Chris Hane writes:
I am scientist needing to model a treatment effect on a population of ~500 people. The dependent variable in the model is the difference in a person’s pre-treatment 12 month total medical cost versus post-treatment cost. So there is large variation in costs, but not so much by using the difference between the pre and post treatment costs. The issue I’d like some advice on is that the treatment has already occurred so there is no possibility of creating a fully randomized control now. I do have a very large population of people to use as possible controls via propensity scoring or exact matching.

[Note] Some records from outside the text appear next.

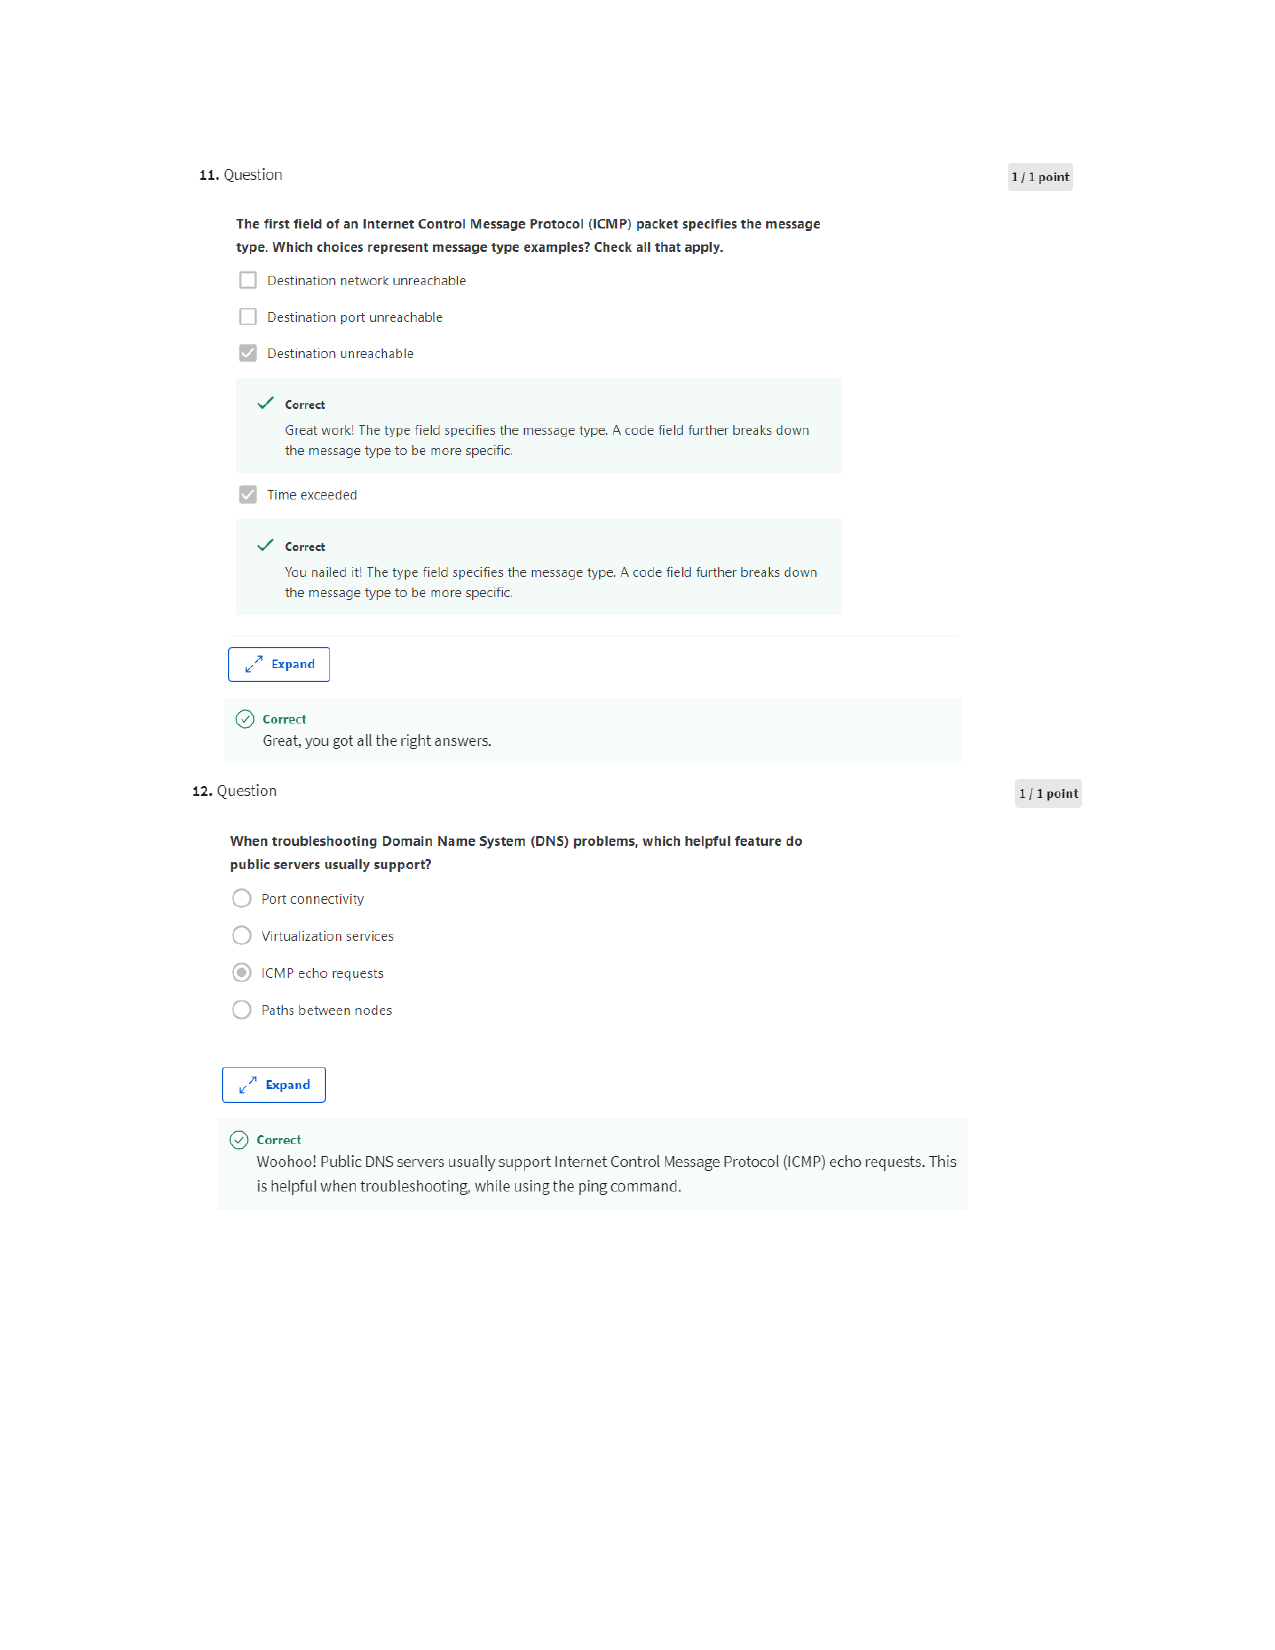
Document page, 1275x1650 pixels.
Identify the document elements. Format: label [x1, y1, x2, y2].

picture [187, 150, 1088, 771]
picture [187, 772, 1088, 1220]
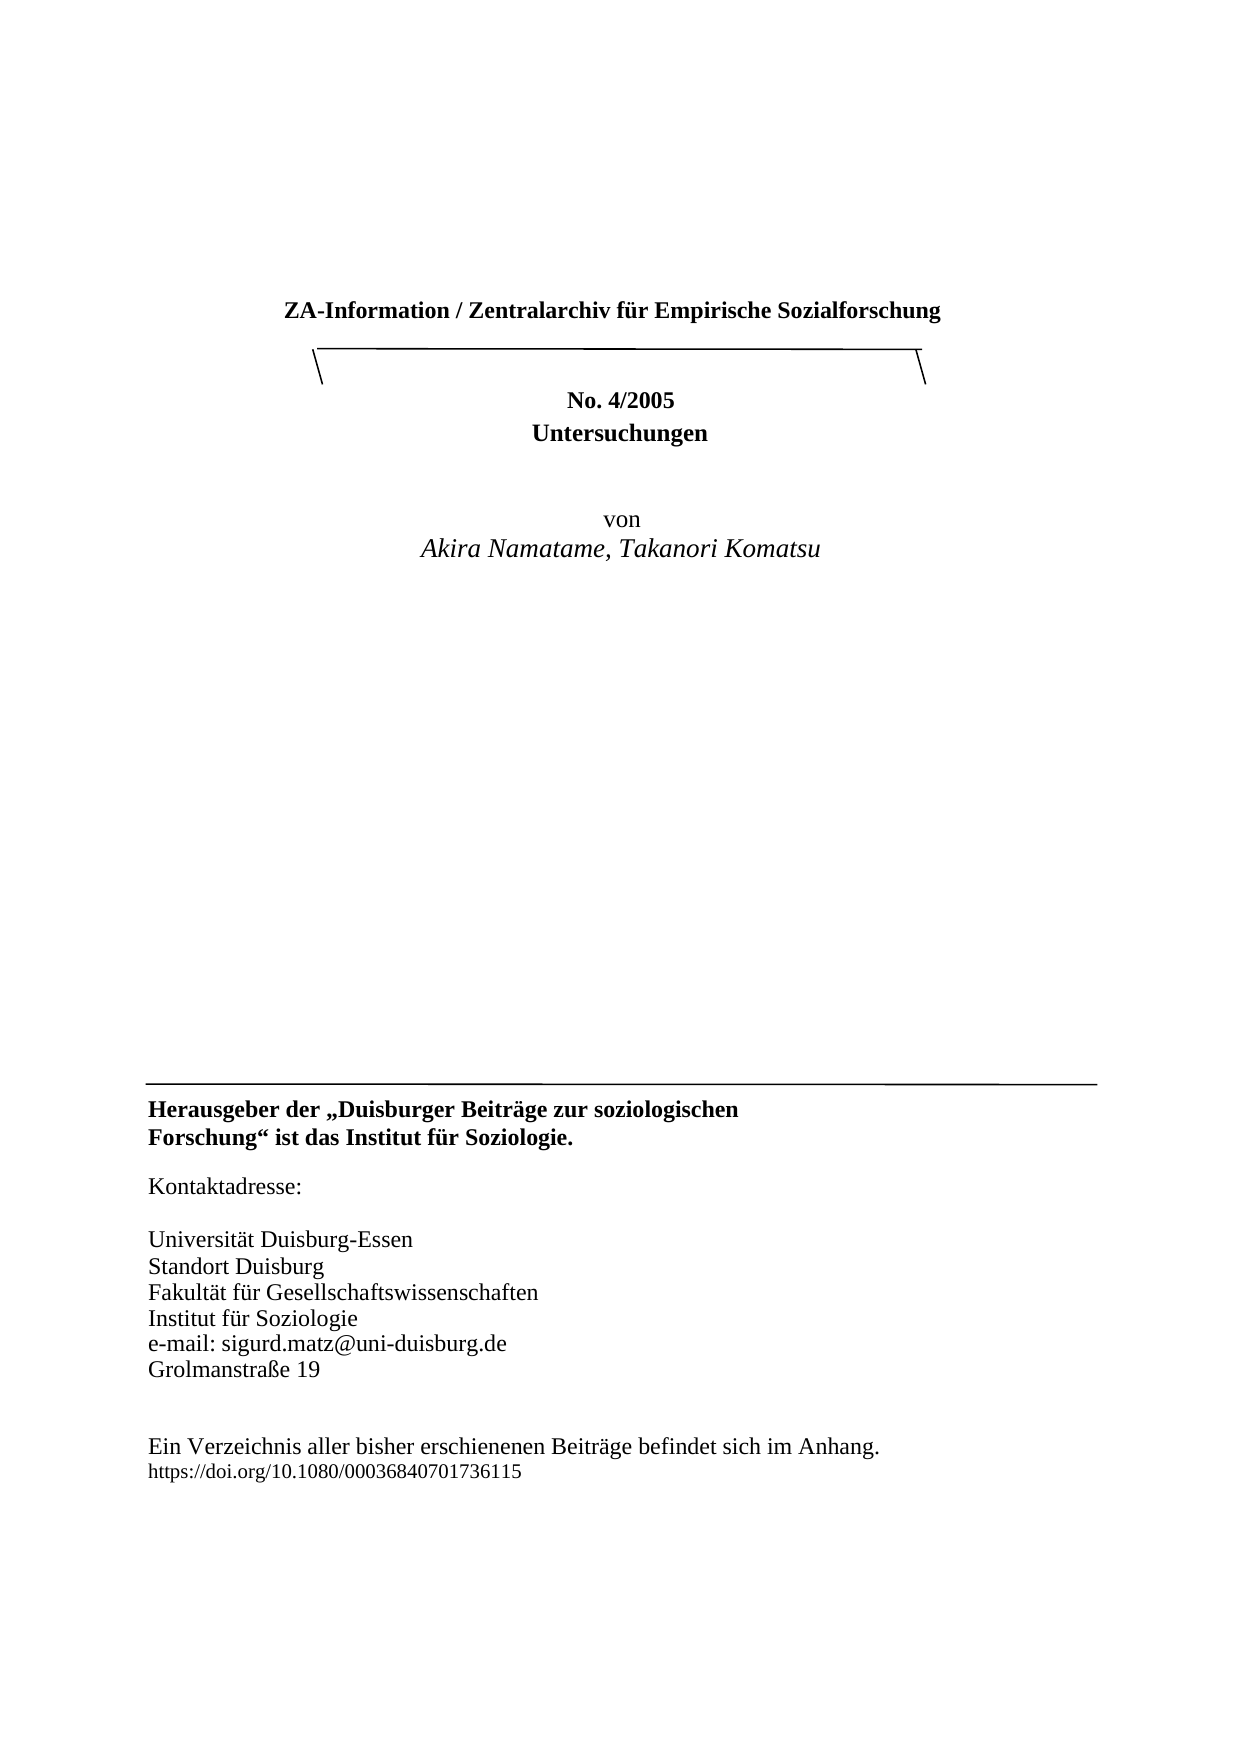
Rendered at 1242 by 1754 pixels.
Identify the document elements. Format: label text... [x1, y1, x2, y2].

If I had a few thousand people to possibly match, then I would use standard techniques. However, I have a potential population of over a hundred thousand people. An exact match of the possible controls to age, gender and region of the country still leaves a population of 10,000 controls. Even if I use propensity scores to weight the 10,000 observations (understanding the problems that poses) I am concerned there are too many controls to see the effect of the treatment.
Would you suggest using narrower matching criteria to get the “best” matches, would weighting the observations be enough, or should I also consider creating many models by sampling from both treatment and control and averaging their results? If you could point me to some papers that tackle similar issues that would be great.
My reply: Others know more about this than me, but my quick reaction is . . . what’s wrong with having 10,000 controls? I don’t see why this would be a problem at all. In a regression analysis, having more controls shouldn’t create any problems. But, sure, match on lots of variables. Don’t just control for age, sex, and region; control for as many relevant pre-treatment variables as you can get.